Mar 2, 2023
The Insides Outside, Or, Cultivating Disgust with Baby Food and Toilet Training
- 11:00 to 12:30
- Lecture
- Dept. III
- Matthew Wolf-Meyer
In the first meeting of the “Waste & Body” series we will host medical anthropologist Matthew Wolf-Meyer (Binghamton University & Tampere University), who will present a precirculate book chapter, titled “The Insides Outside, Or, Cultivating Disgust with Baby Food and Toilet Training.

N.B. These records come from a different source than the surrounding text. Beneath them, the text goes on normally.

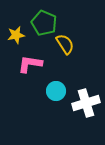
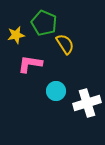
white cross: moved 1 px right
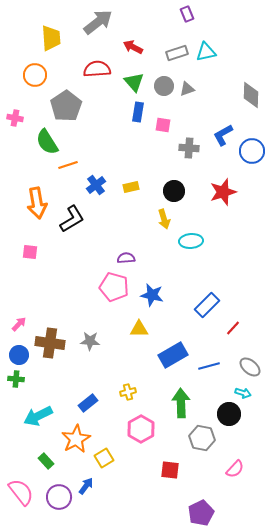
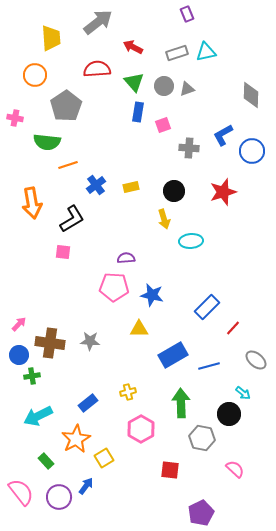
pink square at (163, 125): rotated 28 degrees counterclockwise
green semicircle at (47, 142): rotated 52 degrees counterclockwise
orange arrow at (37, 203): moved 5 px left
pink square at (30, 252): moved 33 px right
pink pentagon at (114, 287): rotated 12 degrees counterclockwise
blue rectangle at (207, 305): moved 2 px down
gray ellipse at (250, 367): moved 6 px right, 7 px up
green cross at (16, 379): moved 16 px right, 3 px up; rotated 14 degrees counterclockwise
cyan arrow at (243, 393): rotated 21 degrees clockwise
pink semicircle at (235, 469): rotated 90 degrees counterclockwise
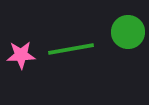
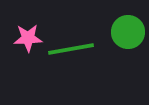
pink star: moved 7 px right, 17 px up
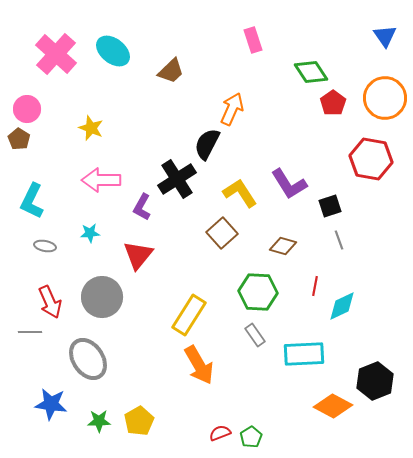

Disgust is often cast as a "primordial emotion," a base instinct that humans exhibit as a protective measure against dangerou substances. But disgust responses vary between societies and between people; accounting for this difference points to how disgust is cultivated as an embodied practice. "The Insides Outside" focuses on parenting guides and how they aim to shape parents' cultivation of their children's disqust responses, both to the kinds of food they eat and the substances they excrete. In shaping children's responses, parents-and parenting guides-help concretize American attitudes toward bodies, their substances, and physiological processes, all of which are haunted by ideas about temporal "regularity" and bodily normalcy.
This is a hybrid event. Read contact and registration for more.
Contact and Registration
To register, and to obtain the readings and zoom link, please write to either Tamar Novick or Maria Pirogovskaya
About This Series
The spring “Waste & Body” invited talk series explores the crossroads of the history and anthropology of waste and the body. It is organised as part of “The Waste of the Body” project in Department III at the MPIWG, and brings scholars from different domains of expertise to present their work that challenges our understanding of waste and the limits of the more-than-human body.